Highly contaminated Bradford Island in the Columbia River is listed as a Superfund site

The Environmental Protection Agency on Thursday designated Bradford Island in the Columbia River and its surrounding waters as a Superfund cleanup site.

Environmental, conservation and health groups, along with tribes, lawmakers and state agencies, call the listing a huge victory, after spending nearly three years asking the federal government to list the site. contaminated for priority cleaning.

Aerial view of Bradford Island located near Cascade Locks on the Columbia River.

Courtesy of Oregon Department of Environmental Quality

The Superfund listing, announced by EPA Administrator Michael Regan, will now require federal regulators to apply the highest cleaning standards to the area. Having Superfund status will mean more federal funding and strict deadlines for the US Army Corps of Engineers to clean up the pollution it dumped on the site. The Superfund process also includes opportunities for the public to comment on cleanup plans.

At a press conference announcing the listing, Oregon Governor Kate Brown said she hoped the Superfund listing would mark a turning point in the history of the region and the people who depend on it.

“Oregon, along with the Yakama Nation and Washington State have worked for more than 20 years to see progress in addressing this injustice,” Brown said.

Bradford Island, located near Cascade Locks, was used by the Army Corps of Engineers in the 1930s as a dump site while the agency built Bonneville Dam. This marked the start of four decades of dumping of debris and electrical equipment containing highly toxic chemicals like polychlorinated biphenyls, known as PCBs, directly into the river and contaminating the island and surrounding waters.

Once PCBs are present in the environment, they do not break down easily and can accumulate in fish tissue. PCBs are known to have adverse effects on human health, and eating fish is one of the most common routes by which the toxic chemical enters the human body. Health agencies in Oregon and Washington have issued health advisories warning people to avoid eating resident fish on Bradford Island due to high levels of PCBs.

The area is important to the Yakama Nation and many other tribes in the area for its traditional hunting and fishing grounds. Tribes have expressed concern about high levels of contamination in the area.

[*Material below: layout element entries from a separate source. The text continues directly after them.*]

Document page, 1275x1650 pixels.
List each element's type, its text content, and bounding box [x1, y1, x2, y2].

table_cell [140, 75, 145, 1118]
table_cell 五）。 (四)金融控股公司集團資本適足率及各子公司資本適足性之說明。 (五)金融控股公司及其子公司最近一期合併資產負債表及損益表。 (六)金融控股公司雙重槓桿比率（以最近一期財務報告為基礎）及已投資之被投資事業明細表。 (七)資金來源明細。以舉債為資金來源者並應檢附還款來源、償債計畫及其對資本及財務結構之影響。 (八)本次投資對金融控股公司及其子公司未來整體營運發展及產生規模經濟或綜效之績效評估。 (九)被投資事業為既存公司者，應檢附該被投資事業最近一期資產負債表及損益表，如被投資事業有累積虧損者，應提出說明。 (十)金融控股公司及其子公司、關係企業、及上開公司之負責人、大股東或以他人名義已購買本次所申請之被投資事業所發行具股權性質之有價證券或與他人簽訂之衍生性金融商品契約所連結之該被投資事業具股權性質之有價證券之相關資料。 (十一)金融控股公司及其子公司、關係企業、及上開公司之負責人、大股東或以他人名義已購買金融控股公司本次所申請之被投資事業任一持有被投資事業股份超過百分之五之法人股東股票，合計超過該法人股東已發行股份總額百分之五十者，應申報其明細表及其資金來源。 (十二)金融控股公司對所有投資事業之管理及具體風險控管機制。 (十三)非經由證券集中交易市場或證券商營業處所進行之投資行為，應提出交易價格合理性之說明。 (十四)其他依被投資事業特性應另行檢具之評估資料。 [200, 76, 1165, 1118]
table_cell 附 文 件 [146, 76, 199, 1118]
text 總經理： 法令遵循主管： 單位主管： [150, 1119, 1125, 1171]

“The Yakama Nation and our partners have worked hard to have the site added to the Superfund list because, even after two decades of work at the site, contamination of resident fish remains alarmingly high,” said project manager Rose Longoria. Yakama Nation Fisheries Superfund Regional. A press release. “The decision to add Bradford Island to the Superfund list is a major first step in getting the EPA and the Corps to accelerate cleanup actions.”

East end of Bradford Island where the US Army Corps of Engineers dumped toxic materials into the river.

East end of Bradford Island where the US Army Corps of Engineers dumped toxic materials into the river.

Monica Samayoa/OPB

The Corps began clearing the area in the 1980s, but progress was slow. These efforts finally ended in 2007 after the agency removed contaminated sediment along the coastline of Bradford Island. Then, in 2011, the Oregon Department of Environmental Quality took tissue samples from resident fish and found that contamination levels were still too high for the health of resident fish and the people who care for them. eat.

During this time, the Corps and the DEQ were working together under a voluntary cleanup program agreement in which the Corps paid the DEQ’s monitoring fees for their participation. But that deal was terminated by the Corps in September 2019, leading DEQ to join environmental groups and state leaders in pursuit of Superfund listing.

Now, the Corps will still be responsible for the cleanup process, but with Superfund status, the EPA will oversee the cleanup and require a legally enforceable agreement from the Corps.

Oregon Senator Jeff Merkley said the environmental damage has gone on too long and is affecting tribal fishing waters, fish ecosystems and human health.

“Fish caught in this area still contain the highest levels of carcinogenic PCBs in the Pacific Northwest,” he said. “So it’s a late business.”

Advocates first urged the EPA to list Bradford Island as a Superfund site in 2019 when samples taken from sediment and resident fish tissue showed high levels of contamination. But in 2020, the Trump administration did not consider listing the area. Last summer, the same groups urged the Biden administration to live up to its commitment to environmental justice and list the site for a federal cleanup.

The EPA will now assess the full extent of contamination in the area and consider alternative strategies for longer-term cleanup goals. The agency will also work with the Corps to create a formal agreement on how the cleanup will progress. The Corps did not immediately respond to a request for comment.

Yakama Nation Tribal Councilor Gerald Lewis said while the tribesmen appreciate the EPA listing on Bradford Island, their hope is more than getting the involvement of the EPA.

“For the Yakama Nation, our goal is simple: clean, healthy fish that is safe to eat,” he said.

Other tribes include Bradford Island in their traditional hunting and fishing grounds are Confederate Tribes of Warm Springs, Nez Perce Tribe, Confederate Tribes of Siletz Indians of Oregon, Confederate Tribes of Indian Reservation of Umatilla, the Confederated Tribes of the Grand Ronde and the Cowlitzes. Indian tribe.